After the madcap mastery of the first Gantz, I was looking forward to the sequel. Alas, Gantz: Perfect Answer doesn’t deliver.

Set five months after the first film, Kurono (Kazunari Ninomiya) and friends are still fighting aliens, working their way towards 100 points. Kurono, of course, plans to resurrect Kato (Ken’ichi Matsuyama) when this happens, but just when he’s approaching his objective, the goal posts shift. Gantz isn’t playing by the rules anymore, it seems, and the group find themselves in increasingly difficult and unpredictable situations.

For the first hour or so, Perfect Answer is a joy. Even though we don’t get to a fight scene until 45 minutes in, the time flies by. There’s a sense of pace that builds to a fever pitch when a train-based action set piece begins. I won’t spoil it for you here, but suffice to say that the scene kicks all sorts of arse.

After this, the film goes off the rails somewhat (pun intended). I’ve since discovered that end of the film deviates wildly from the original manga, and whilst I haven’t read that or seen the anime version, it’s hard to believe the changes could be an improvement. It apparently has no wish to answer any of the questions raised in the first film, almost as if the writers involved couldn’t come up with a way to back up the crazy brilliance of the original premise. As with the first film, all the good stuff is at the front end of the movie.

At 145 minutes, Perfect Answer is horrendously long. The disc release is apparently the ‘extended edition’, though I’d query the intelligence in making the film even longer than it had been in cinemas. To make matters worse, the last half hour simply doesn’t make sense. Ambiguity is one thing, but not explaining the motivations of the protagonists or antagonists adequately is a shortfall that’s hard to overlook. Technically, the film is a success. The visual effects are mostly impressive (though one particular chase scene looks rather silly and reminiscent of the super-fast running scenes from Twilight), and the music is suitably epic. Of course, the editor needed to be told to hurry the hell up, but I suppose blame can’t really be laid on them when the film treats EVERY SINGLE MOMENT as a kind of epic, drawn out emotional crescendo.
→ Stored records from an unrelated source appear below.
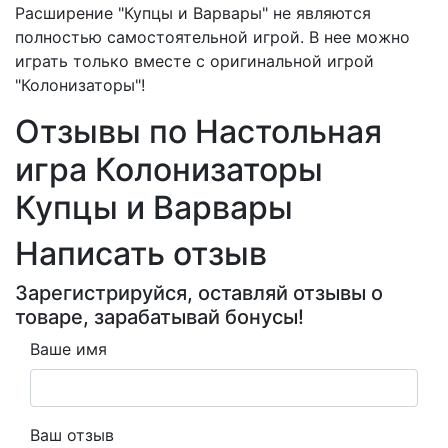
Расширение "Купцы и Варвары" не являются
полностью самостоятельной игрой. В нее можно
играть только вместе с оригинальной игрой
"Колонизаторы"!
Отзывы по Настольная
игра Колонизаторы
Купцы и Варвары
Написать отзыв
Зарегистрируйся, оставляй отзывы о
товаре, зарабатывай бонусы!
Ваше имя
Ваш отзыв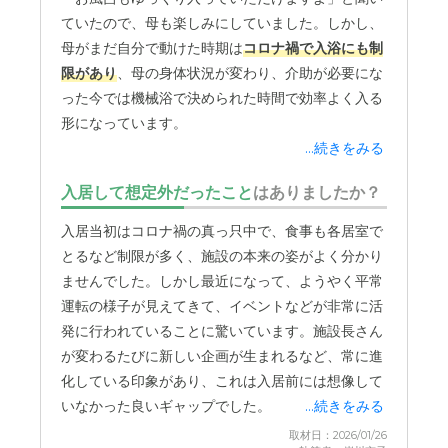
とても安心できるポイントです。母が特に楽しみに
ていたので、母も楽しみにしていました。しかし、
しているのが、施設内で開催される「買い物イベン
母がまだ自分で動けた時期は
コロナ禍で入浴にも制
ト」です。ホールに洋服やお菓子などのお店が来
限があり
、母の身体状況が変わり、介助が必要にな
て、
施設から出ることなく買い物気分を味わえる
と
った今では機械浴で決められた時間で効率よく入る
いうもので、本人もとても喜んでいます。
形になっています。
...続きをみる
家族が付き添えない場合でも、予算を伝えれば施設
集団でのケアなので一人に時間をかけられないのは
の方が立て替えて買い物に付き合ってくださるな
入居して想定外だったこと
はありましたか？
理解していますが、もしあの時、自由に動ける状態
ど、誰でも参加できるよう配慮が行き届いていま
でゆっくりお風呂に入れる時間があったらな、と思
入居当初はコロナ禍の真っ只中で、食事も各居室で
す。他にも、屋上で花火を鑑賞するイベントがあっ
うことはあります。
とるなど制限が多く、施設の本来の姿がよく分かり
たりと、入居者を飽きさせない工夫を常に凝らして
ませんでした。しかし最近になって、ようやく平常
くれているのが嬉しいです。
また、施設への不満ではないのですが、料金がやは
運転の様子が見えてきて、イベントなどが非常に活
り高額なため、将来的には転居を検討しています。
発に行われていることに驚いています。施設長さん
母の預貯金で賄える範囲と考えているので、残高が
が変わるたびに新しい企画が生まれるなど、常に進
見えてきた段階で、費用の安い特養などへの申し込
化している印象があり、これは入居前には想像して
みを始める予定です。
いなかった良いギャップでした。
...続きをみる
取材日：2026/01/26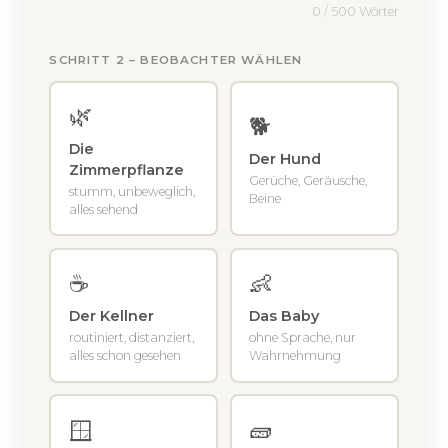
0 / 500 Wörter
SCHRITT 2 – BEOBACHTER WÄHLEN
🌿
🐕
Die
Der Hund
Zimmerpflanze
Gerüche, Geräusche,
stumm, unbeweglich,
Beine
alles sehend
☕
👶
Der Kellner
Das Baby
routiniert, distanziert,
ohne Sprache, nur
alles schon gesehen
Wahrnehmung
🧱
🪟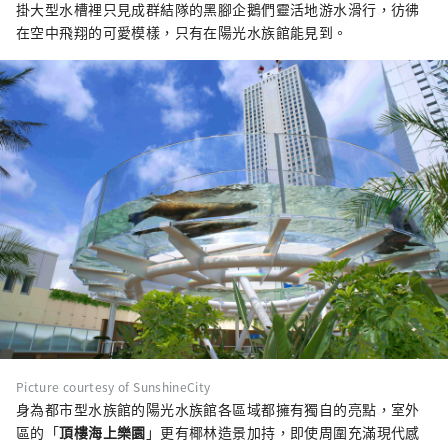
掛大型水槽裡只見成群結隊的黑腳企鵝們靈活地游水滑行，彷彿
在空中飛翔的可愛模樣，只有在陽光水族館能見到。
Picture courtesy of SunshineCity
身為都市型水族館的陽光水族館各區域都擁有獨自的亮點，室外
區的「
頂樓海上樂園
」更有椰林造景加持，即使周圍充滿現代感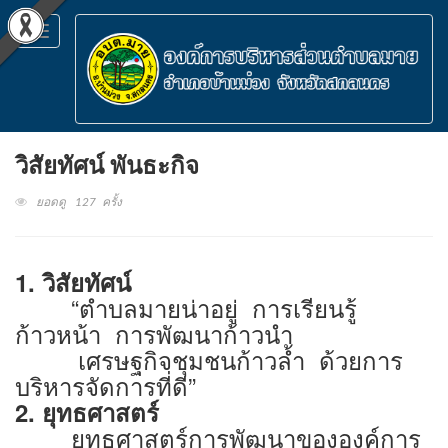
Toggle
navigation
วิสัยทัศน์ พันธะกิจ
ยอดดู 127 ครั้ง
1. วิสัยทัศน์
“ตำบลมายน่าอยู่ การเรียนรู้
ก้าวหน้า การพัฒนาก้าวนำ
เศรษฐกิจชุมชนก้าวล้ำ ด้วยการ
บริหารจัดการที่ดี”
2. ยุทธศาสตร์
ยุทธศาสตร์การพัฒนาขององค์การ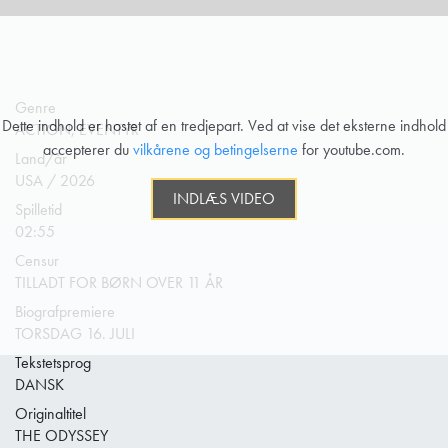
Genre
Dette indhold er hostet af en tredjepart. Ved at vise det eksterne indhold
ACTION, EVENTYR
accepterer du
vilkårene og betingelserne
for youtube.com.
Land/år
USA / 2026
INDLÆS VIDEO
Spilletid
02:55
Censur
TILLADT FOR BØRN OVER 11 ÅR
Biografpremiere
TORSDAG 16. JULI
Tekstetsprog
DANSK
Originaltitel
THE ODYSSEY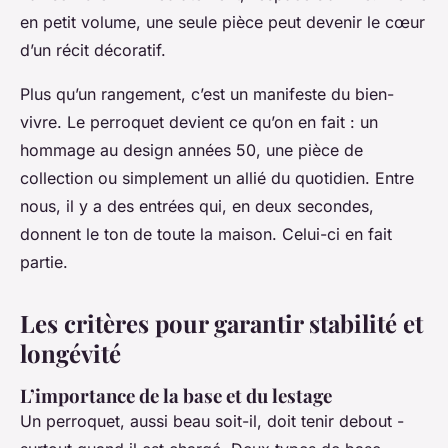
en petit volume, une seule pièce peut devenir le cœur
d’un récit décoratif.
Plus qu’un rangement, c’est un manifeste du bien-
vivre. Le perroquet devient ce qu’on en fait : un
hommage au design années 50, une pièce de
collection ou simplement un allié du quotidien. Entre
nous, il y a des entrées qui, en deux secondes,
donnent le ton de toute la maison. Celui-ci en fait
partie.
Les critères pour garantir stabilité et
longévité
L’importance de la base et du lestage
Un perroquet, aussi beau soit-il, doit tenir debout -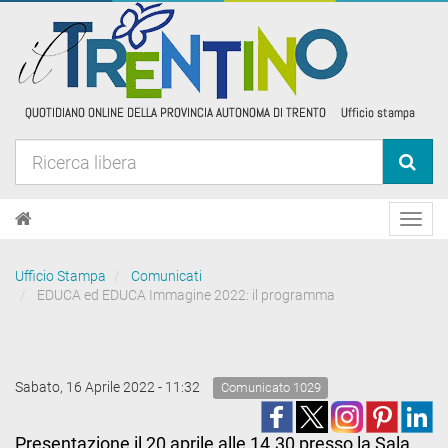
Toggl
navig
Ufficio Stampa
Comunicati
EDUCA ed EDUCA Immagine 2022: il programma
Sabato, 16 Aprile 2022 - 11:32
Comunicato 1029
Presentazione il 20 aprile alle 14.30 presso la Sala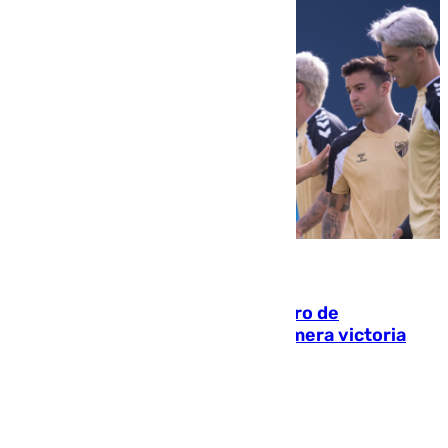
05.08.2026
Málaga-Al-Arabi: tercer encuentro de
pretemporada en busca de la primera victoria
blanquiazul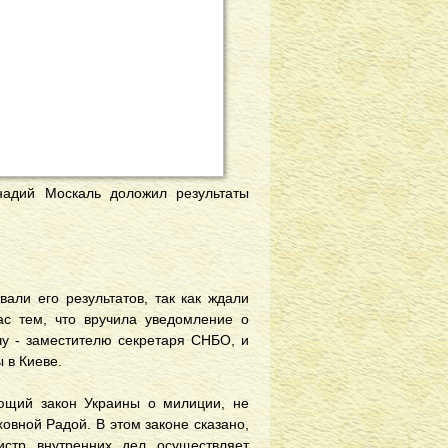
надий Москаль доложил результаты
али его результатов, так как ждали
с тем, что вручила уведомление о
чу - заместителю секретаря СНБО, и
 в Киеве.
ующий закон Украины о милиции, не
вной Радой. В этом законе сказано,
стр внутренних дел осуществляет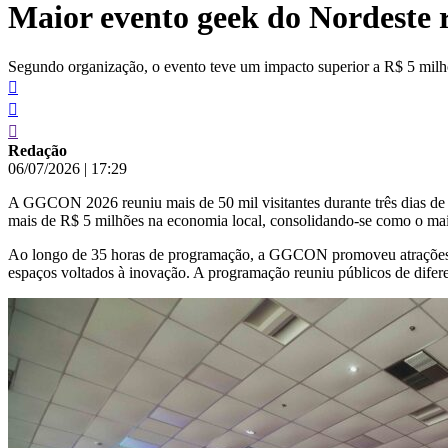
Maior evento geek do Nordeste r
conteúdo
Segundo organização, o evento teve um impacto superior a R$ 5 mil
Redação
06/07/2026
|
17:29
A GGCON 2026 reuniu mais de 50 mil visitantes durante três dias d
mais de R$ 5 milhões na economia local, consolidando-se como o maio
Ao longo de 35 horas de programação, a GGCON promoveu atrações naci
espaços voltados à inovação. A programação reuniu públicos de diferente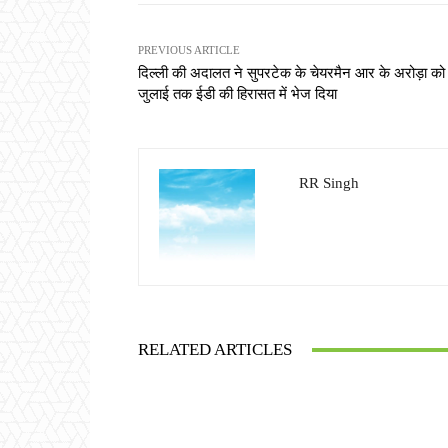
PREVIOUS ARTICLE
दिल्ली की अदालत ने सुपरटेक के चेयरमैन आर के अरोड़ा को
जुलाई तक ईडी की हिरासत में भेज दिया
RR Singh
RELATED ARTICLES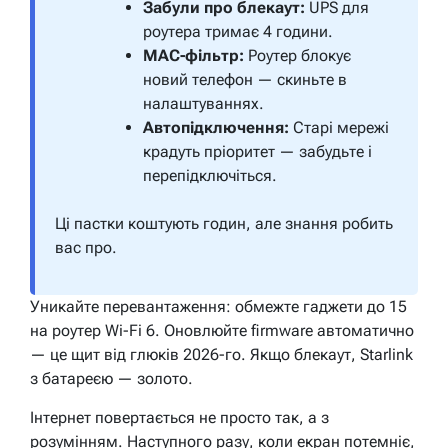
Забули про блекаут:
UPS для
роутера тримає 4 години.
MAC-фільтр:
Роутер блокує
новий телефон — скиньте в
налаштуваннях.
Автопідключення:
Старі мережі
крадуть пріоритет — забудьте і
перепідключіться.
Ці пастки коштують годин, але знання робить
вас про.
Уникайте перевантаження: обмежте гаджети до 15
на роутер Wi-Fi 6. Оновлюйте firmware автоматично
— це щит від глюків 2026-го. Якщо блекаут, Starlink
з батареєю — золото.
Інтернет повертається не просто так, а з
розумінням. Наступного разу, коли екран потемніє,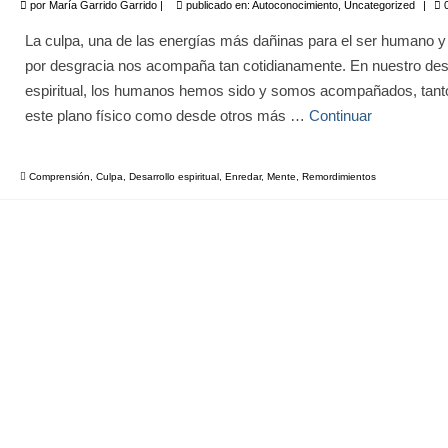
por
María Garrido Garrido
|
publicado en:
Autoconocimiento
,
Uncategorized
|
La culpa, una de las energías más dañinas para el ser humano y
por desgracia nos acompaña tan cotidianamente. En nuestro desa
espiritual, los humanos hemos sido y somos acompañados, tant
este plano físico como desde otros más …
Continuar
Comprensión
,
Culpa
,
Desarrollo espiritual
,
Enredar
,
Mente
,
Remordimientos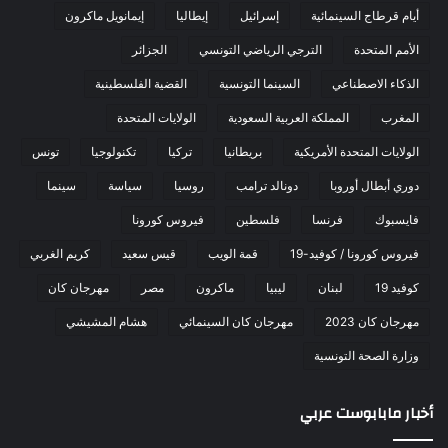
أيام قرطاج السينمائية
إسرائيل
إيطاليا
إيمانويل ماكرون
الأمم المتحدة
الترجي الرياضي التونسي
الجزائر
الذكاء الاصطناعي
السينما التونسية
القضية الفلسطينية
المغرب
المملكة العربية السعودية
الولايات المتحدة
الولايات المتحدة الأمريكية
بريطانيا
تركيا
تكنولوجيا
تونس
دوري أبطال أوروبا
دونالد ترامب
روسيا
سياسة
سينما
فايسبوك
فرنسا
فلسطين
فيروس كورونا
فيروس كورونا / كوفيد-19
قمة الويب
قيس سعيد
كريم الغربي
كوفيد 19
لبنان
ليبيا
ماكرون
مصر
مهرجان كان
مهرجان كان 2023
مهرجان كان السينمائي
هشام المشيشي
وزارة الصحة التونسية
أخبار مابابوست عربي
With remakes, there’s sometimes a tendency to make big changes to the plot to avoid simply repeating the previous incarnation (ironic, I know), and whilst I can’t speak as to whether the original was better, I find it hard to believe that the end to Gantz: Perfect Answer could possibly be an improvement. There is one half of a great film here, to be sure, and it delivers on the action front in spades, but the dull and confusing conclusion is a major disappointment.

Gantz: Perfect Answer is out now on DVD and Blu-ray from Madman.